What is required = In the entries below, switch every "nearest" to "closest" and keep all other text the same. Leave the pictures out of your output.

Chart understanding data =
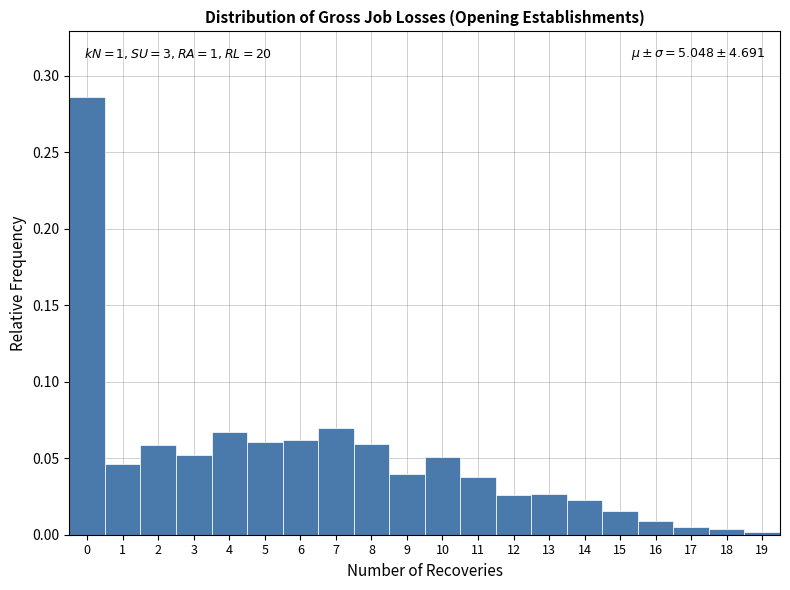

Which range on the x-axis has the tallest bar?

-0.5 to 0.5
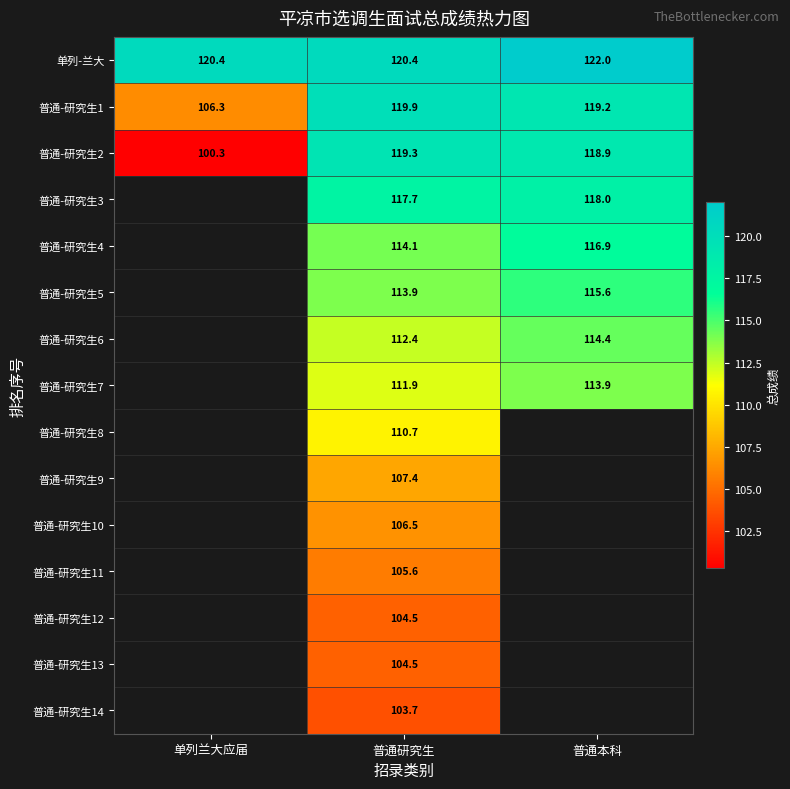

What is the difference between the 普通-研究生2 values at 普通研究生 and 单列兰大应届?

19.0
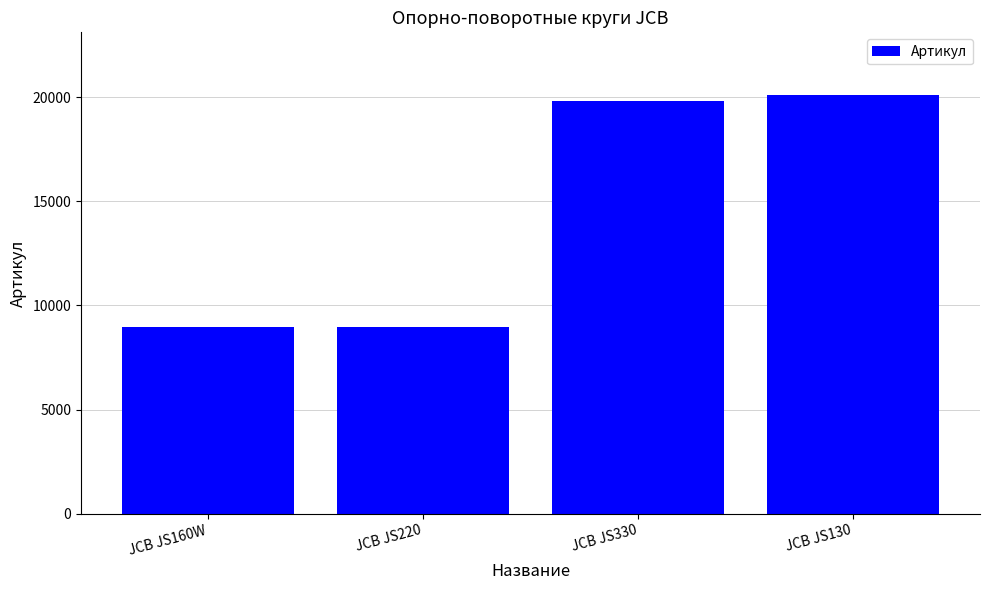

What is the greatest value displayed?

20098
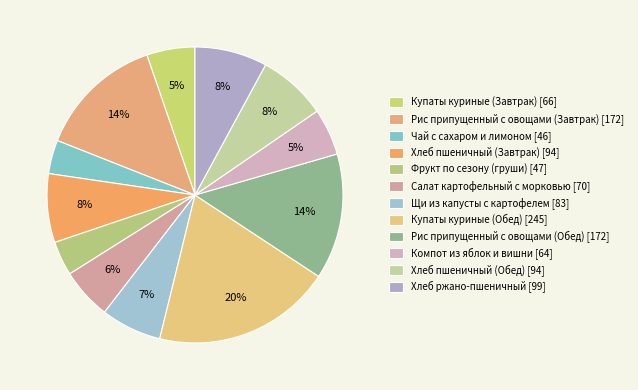

What percentage is the Салат картофельный с морковью slice, to the nearest percent?

6%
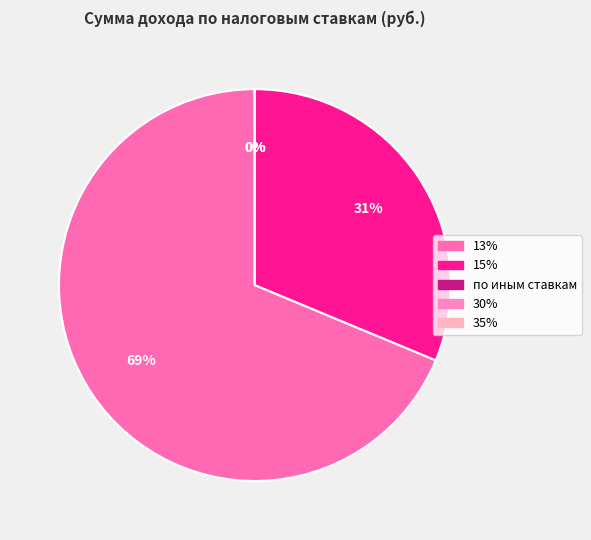

To the nearest percent, what is the difference between the 13% and 15% slice percentages?

37%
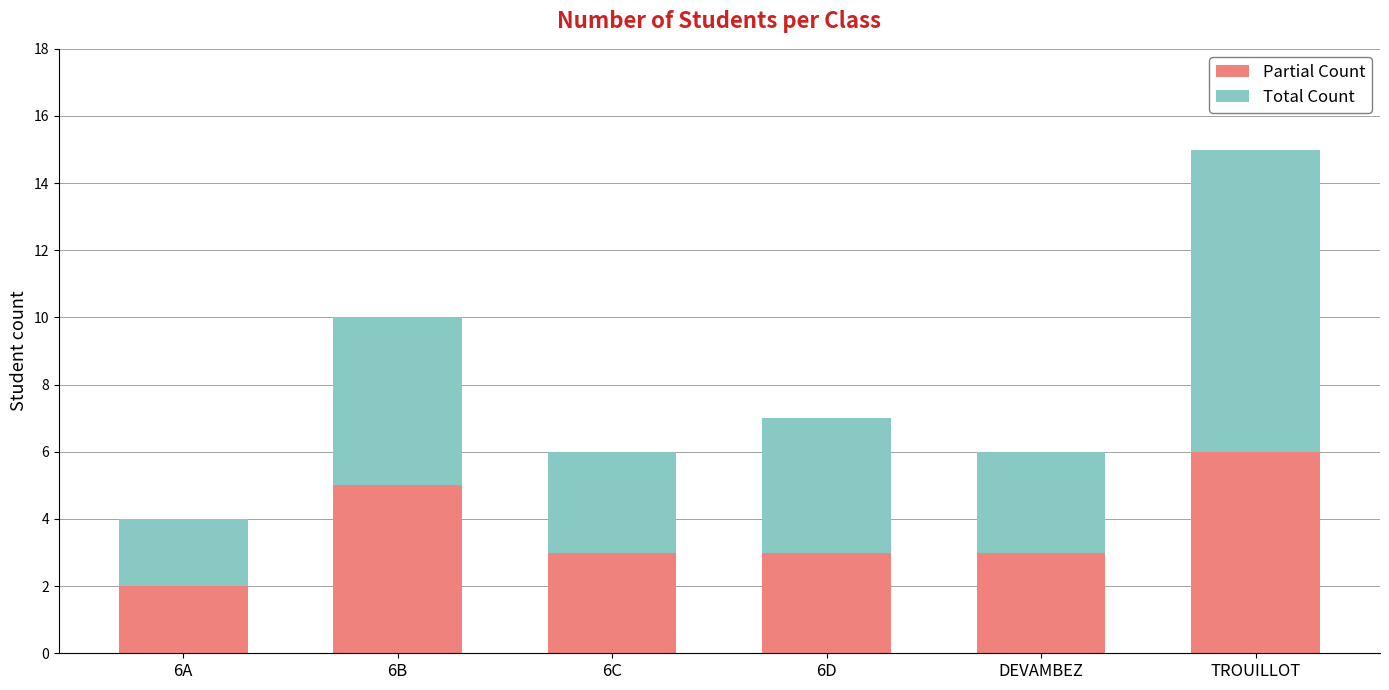

Count the Partial Count values in the range 3 to 5.

4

Completed exercise =
Which range on the x-axis has the tallest bar?

-0.5 to 0.5

What is the difference between the 普通-研究生2 values at 普通研究生 and 单列兰大应届?

19.0

What is the greatest value displayed?

20098

What percentage is the Салат картофельный с морковью slice, to the closest percent?

6%

To the closest percent, what is the difference between the 13% and 15% slice percentages?

37%

Count the Partial Count values in the range 3 to 5.

4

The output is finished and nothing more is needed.